Credit risk is the broad risk that a borrower will fail to repay a loan or meet debt obligations. Counterparty credit risk (CCR-SA) is a specific type of credit risk that arises from derivative contracts, trading relationships, and other bilateral agreements where each party has obligations to the other.
CCR-SA includes additional complexities like replacement risk (the cost of replacing a defaulted contract) and settlement risk (the risk of non-delivery during settlement).
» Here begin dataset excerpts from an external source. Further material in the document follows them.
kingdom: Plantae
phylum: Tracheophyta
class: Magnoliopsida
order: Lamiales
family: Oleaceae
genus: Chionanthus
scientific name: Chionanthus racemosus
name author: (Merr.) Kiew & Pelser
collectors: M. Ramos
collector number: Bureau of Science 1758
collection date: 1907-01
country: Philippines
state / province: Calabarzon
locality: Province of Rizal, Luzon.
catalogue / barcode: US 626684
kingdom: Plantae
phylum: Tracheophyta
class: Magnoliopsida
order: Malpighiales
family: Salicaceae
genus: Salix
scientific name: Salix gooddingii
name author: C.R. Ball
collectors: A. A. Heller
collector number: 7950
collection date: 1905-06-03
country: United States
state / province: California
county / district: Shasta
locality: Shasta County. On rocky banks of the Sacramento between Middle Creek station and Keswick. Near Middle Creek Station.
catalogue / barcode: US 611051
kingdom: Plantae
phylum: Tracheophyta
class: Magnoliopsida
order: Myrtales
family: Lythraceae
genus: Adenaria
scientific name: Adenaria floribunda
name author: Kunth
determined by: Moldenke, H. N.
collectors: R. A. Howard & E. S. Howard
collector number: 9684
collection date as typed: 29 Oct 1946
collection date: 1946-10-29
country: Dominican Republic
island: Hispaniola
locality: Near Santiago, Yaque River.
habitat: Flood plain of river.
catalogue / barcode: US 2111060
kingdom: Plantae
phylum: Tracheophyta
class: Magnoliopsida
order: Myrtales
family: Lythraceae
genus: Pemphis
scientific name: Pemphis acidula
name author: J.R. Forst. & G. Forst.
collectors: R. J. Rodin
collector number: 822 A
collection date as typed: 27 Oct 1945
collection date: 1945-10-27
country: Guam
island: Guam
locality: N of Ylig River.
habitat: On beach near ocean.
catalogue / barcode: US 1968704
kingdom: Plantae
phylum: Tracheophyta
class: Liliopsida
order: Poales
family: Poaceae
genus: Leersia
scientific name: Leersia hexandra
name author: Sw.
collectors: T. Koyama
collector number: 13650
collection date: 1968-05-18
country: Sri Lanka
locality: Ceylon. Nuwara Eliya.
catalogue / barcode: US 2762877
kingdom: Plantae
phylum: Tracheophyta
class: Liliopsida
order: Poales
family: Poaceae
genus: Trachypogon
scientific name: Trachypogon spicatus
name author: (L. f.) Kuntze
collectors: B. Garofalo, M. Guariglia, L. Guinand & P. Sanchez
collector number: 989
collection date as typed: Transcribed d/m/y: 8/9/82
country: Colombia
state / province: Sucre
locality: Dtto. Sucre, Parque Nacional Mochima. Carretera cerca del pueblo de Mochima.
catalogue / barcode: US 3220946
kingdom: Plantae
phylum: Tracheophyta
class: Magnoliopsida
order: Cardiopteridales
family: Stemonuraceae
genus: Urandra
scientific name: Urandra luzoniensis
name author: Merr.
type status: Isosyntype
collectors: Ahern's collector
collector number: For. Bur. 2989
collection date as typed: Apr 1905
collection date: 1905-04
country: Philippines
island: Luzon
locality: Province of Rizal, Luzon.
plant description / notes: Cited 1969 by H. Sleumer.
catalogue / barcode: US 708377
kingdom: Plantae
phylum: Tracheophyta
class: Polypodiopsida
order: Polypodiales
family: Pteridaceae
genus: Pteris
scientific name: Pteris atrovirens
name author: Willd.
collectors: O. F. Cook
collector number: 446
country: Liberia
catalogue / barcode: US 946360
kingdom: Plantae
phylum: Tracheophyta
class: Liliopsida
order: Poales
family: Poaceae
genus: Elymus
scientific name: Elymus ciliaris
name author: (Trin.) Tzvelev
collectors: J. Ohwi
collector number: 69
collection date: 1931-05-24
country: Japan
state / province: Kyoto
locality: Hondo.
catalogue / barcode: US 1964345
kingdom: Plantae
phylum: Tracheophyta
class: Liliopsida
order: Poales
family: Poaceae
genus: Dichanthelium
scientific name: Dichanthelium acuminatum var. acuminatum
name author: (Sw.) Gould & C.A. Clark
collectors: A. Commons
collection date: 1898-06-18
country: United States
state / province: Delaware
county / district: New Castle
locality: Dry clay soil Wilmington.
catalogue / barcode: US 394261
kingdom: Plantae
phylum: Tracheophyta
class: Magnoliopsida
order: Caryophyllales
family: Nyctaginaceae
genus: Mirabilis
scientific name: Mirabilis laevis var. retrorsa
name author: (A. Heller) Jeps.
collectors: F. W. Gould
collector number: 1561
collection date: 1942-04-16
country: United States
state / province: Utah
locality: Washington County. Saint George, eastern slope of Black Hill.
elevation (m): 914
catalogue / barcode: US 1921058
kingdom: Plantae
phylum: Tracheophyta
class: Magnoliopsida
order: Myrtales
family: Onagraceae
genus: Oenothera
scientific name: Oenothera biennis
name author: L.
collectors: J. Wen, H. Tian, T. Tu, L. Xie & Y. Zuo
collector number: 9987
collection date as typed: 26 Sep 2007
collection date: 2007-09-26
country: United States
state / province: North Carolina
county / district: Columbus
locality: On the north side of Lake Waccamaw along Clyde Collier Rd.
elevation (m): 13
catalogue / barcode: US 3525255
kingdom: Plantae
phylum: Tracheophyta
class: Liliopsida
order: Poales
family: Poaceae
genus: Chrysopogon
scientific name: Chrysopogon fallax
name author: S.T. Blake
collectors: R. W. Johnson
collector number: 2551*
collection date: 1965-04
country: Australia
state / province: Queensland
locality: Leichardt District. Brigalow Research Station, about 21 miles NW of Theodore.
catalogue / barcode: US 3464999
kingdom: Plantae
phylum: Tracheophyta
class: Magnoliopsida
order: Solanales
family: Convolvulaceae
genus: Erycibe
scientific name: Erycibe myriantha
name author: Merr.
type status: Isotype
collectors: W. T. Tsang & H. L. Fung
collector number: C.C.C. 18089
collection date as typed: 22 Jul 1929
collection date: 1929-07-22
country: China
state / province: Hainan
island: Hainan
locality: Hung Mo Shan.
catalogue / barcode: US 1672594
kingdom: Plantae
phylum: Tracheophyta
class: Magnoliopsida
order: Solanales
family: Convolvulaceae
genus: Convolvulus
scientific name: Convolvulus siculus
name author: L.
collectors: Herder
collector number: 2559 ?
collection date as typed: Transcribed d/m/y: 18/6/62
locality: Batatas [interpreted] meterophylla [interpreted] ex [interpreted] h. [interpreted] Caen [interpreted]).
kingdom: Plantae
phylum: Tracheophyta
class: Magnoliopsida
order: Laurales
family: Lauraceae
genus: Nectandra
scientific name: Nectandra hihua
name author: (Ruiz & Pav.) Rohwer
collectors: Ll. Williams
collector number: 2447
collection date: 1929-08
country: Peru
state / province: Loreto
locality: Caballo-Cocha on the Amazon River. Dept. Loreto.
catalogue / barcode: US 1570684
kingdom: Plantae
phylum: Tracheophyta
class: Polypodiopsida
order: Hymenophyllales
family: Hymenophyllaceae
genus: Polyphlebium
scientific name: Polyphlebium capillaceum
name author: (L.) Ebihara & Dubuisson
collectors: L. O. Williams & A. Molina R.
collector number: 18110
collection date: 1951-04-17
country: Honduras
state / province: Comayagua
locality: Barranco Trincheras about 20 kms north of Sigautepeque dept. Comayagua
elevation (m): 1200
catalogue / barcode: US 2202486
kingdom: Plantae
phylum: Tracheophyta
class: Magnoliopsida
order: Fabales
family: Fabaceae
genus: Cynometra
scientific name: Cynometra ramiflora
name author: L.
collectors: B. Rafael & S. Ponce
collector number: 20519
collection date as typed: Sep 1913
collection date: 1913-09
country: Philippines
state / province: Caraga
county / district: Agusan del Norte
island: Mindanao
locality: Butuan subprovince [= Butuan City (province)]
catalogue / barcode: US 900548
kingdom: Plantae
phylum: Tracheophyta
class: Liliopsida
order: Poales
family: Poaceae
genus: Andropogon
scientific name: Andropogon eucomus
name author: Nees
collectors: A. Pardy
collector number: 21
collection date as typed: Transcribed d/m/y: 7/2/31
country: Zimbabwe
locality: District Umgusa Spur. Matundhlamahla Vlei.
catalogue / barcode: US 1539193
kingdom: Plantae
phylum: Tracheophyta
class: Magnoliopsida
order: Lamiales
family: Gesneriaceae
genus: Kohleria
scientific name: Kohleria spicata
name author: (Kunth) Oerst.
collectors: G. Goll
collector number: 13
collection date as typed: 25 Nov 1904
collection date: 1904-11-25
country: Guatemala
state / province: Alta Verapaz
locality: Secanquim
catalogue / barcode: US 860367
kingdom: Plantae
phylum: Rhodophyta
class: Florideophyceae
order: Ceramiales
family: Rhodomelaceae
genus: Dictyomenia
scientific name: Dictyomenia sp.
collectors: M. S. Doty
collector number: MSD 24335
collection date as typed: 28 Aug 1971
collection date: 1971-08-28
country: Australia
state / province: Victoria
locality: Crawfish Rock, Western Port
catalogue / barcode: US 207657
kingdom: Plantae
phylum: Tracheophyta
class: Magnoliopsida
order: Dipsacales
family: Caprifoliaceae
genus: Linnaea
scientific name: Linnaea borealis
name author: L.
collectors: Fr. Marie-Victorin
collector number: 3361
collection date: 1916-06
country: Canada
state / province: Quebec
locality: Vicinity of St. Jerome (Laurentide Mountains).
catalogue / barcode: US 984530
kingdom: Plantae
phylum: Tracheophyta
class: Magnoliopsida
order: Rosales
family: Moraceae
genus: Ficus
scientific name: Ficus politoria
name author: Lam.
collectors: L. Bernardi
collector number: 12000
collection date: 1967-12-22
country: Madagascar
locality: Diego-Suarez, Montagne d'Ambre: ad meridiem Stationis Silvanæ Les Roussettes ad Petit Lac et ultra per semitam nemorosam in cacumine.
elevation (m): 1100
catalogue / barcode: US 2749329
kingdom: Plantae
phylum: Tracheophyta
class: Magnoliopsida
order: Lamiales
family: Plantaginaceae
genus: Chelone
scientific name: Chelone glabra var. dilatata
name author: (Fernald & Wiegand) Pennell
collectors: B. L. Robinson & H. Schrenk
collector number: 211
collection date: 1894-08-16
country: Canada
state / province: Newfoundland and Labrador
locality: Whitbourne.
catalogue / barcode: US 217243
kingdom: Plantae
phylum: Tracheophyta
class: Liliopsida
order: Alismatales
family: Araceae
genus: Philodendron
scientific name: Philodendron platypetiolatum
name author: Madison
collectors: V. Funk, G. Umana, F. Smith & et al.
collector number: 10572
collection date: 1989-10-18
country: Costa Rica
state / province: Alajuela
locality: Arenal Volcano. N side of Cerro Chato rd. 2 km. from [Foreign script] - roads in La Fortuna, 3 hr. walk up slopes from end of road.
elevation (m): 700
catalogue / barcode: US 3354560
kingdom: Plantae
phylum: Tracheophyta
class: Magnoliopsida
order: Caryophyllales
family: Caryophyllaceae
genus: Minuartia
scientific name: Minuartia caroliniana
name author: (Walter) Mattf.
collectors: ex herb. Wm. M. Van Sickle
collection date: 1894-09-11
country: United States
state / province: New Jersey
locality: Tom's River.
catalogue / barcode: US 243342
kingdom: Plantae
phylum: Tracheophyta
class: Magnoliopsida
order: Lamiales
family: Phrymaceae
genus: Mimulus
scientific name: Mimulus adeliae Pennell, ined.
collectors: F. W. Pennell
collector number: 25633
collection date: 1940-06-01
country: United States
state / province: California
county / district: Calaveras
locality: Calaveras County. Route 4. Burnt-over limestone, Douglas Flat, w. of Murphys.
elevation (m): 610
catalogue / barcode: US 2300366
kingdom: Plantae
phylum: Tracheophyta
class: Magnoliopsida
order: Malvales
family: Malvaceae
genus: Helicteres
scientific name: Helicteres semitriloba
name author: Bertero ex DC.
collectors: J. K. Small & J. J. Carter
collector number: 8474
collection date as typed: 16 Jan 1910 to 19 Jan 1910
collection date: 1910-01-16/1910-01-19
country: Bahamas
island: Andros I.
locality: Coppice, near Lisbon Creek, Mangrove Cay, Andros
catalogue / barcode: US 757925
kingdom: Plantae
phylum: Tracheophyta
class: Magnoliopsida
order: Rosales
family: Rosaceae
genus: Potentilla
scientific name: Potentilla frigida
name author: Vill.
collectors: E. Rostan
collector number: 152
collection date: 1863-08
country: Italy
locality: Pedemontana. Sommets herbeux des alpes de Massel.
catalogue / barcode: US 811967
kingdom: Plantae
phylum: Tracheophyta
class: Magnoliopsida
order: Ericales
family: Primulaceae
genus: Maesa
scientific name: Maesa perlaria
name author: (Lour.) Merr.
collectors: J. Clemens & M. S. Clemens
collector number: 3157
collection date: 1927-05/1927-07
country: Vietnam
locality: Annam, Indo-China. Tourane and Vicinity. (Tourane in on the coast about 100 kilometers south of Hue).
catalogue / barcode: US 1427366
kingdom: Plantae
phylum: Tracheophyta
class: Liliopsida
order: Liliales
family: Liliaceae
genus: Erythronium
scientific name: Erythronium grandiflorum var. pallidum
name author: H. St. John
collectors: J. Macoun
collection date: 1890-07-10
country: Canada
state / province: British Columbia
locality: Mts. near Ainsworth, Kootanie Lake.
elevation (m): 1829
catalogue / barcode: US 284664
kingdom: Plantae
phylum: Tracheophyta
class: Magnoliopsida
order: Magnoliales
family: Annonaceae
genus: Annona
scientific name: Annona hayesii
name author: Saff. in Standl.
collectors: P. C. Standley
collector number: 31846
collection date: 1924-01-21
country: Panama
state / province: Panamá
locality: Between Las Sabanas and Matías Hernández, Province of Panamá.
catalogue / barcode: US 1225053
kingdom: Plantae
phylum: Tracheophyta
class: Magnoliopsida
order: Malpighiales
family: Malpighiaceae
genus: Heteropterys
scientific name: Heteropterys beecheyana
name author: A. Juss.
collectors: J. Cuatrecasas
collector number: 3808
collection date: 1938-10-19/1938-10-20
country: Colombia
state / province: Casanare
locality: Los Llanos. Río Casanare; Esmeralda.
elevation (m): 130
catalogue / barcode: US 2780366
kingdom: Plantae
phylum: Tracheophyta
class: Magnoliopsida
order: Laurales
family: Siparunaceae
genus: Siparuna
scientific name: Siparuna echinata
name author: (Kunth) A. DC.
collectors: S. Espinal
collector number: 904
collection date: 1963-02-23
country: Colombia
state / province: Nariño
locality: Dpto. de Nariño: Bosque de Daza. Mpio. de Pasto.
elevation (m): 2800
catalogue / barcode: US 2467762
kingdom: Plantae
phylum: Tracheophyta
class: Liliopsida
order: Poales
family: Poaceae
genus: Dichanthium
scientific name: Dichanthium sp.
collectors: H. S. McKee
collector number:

Why is counterparty credit risk important for banks and financial institutions?
CCR-SA is critical because it can lead to significant unexpected losses, as seen in the Archegos collapse. Unlike traditional credit risk where exposure is clear, counterparty credit risk can fluctuate based on market conditions and is often interconnected across multiple business lines.
Poor CCR-SA management can lead to concentration risks, regulatory sanctions, and reputational damage. In today’s volatile financial markets, effective CCR-SA management is essential for maintaining financial stability and regulatory compliance.
How do credit and counterparty risk affect overall portfolio stability?
Credit and counterparty risks can create dangerous concentrations that threaten portfolio stability, especially when exposures are not properly aggregated across business lines.
In stressed market conditions, correlated defaults among counterparties can amplify losses beyond what individual risk assessments might suggest.
Effective management requires understanding not just individual exposures but also how they interact during market stress, including correlation breakdowns and liquidity constraints that can prevent normal risk mitigation strategies.